Refugee camps around the world, another place of high density and low resources, are at grave risk. Social distancing is impossible and crowded conditions are all-too-optimal for the high-impact spread of this highly contagious disease. The United Nations estimates there are about 30 million refugees worldwide, over half of whom are children who risk losing their parents in this pandemic. In Cox’s Bazar in Bangladesh, there has already been a reported case of coronavirus. The Rohingya represent nearly one million of the 30 million refugees in camps worldwide.
I want to stress there is still time. The UN announced a $2 billion appeal for funding to stop the spread of this pandemic. Each of us can support local nonprofits; we can support international organization, and our denominational and other faith-based organizations responding to COVID-19; we can donate to the WHO’s COVID-19 Solidarity Fund that includes both private and public sector response. The World Bank and the International Monetary Fund (IMF), addition to activating emergency programs that offer grants and loans, have called for immediate debt relief for the world’s poorest nations.

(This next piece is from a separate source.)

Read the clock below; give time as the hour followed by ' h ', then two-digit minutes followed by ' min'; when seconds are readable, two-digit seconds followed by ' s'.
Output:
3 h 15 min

Many organizations are working alongside multilateral organizations. Food for the Hungry (FH) and Medical Teams International are working with the UN High Commission for Refugees, UNHCR, for example, to accommodate for quarantine, lab capacity, supplies and house isolation units in the Rohingya camps. We are working to strengthen preventative health and hygiene messaging with a team of Rohingya community health workers we’ve trained. But we’re acutely aware of the long road ahead as conditions likely worsen, and we know more coordinated effort and resources are needed even as we pray we’ll never need to use them.
If there’s one thing coronavirus has shown us, it’s that we’re all equally human, equally vulnerable, and universally connected. No one is safe from COVID-19 until we are all safe. There are few times in collective memory that call us to a united human community as now. Let us not forget the least of these in the midst of our own fears. And let us not forget that in Jesus, God came to us as a poor man and lived as a poor man. Jesus cared deeply about the impoverished. As we speak allegiance to Jesus, let us walk in his steps.How we respond to this pandemic will re-shape humankind.

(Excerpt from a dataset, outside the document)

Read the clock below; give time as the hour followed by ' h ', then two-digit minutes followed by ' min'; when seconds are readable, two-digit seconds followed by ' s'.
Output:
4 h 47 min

We are left with two choices: Will history record a third wave of this outbreak, or will we flatten the curve and bring about “post-coronavirus” times faster than the current trajectory? As global citizens, we can flatten the curve before it climbs—from the crowded tents of Cox’s Bazar to the dry rice fields of Haiti. We can push the international community to take seriously the exponential havoc that COVID-19 could still wreck on all communities suffering extreme disparities in wealth, infrastructure, and medical services. Our Christian duty calls us to stop the third wave.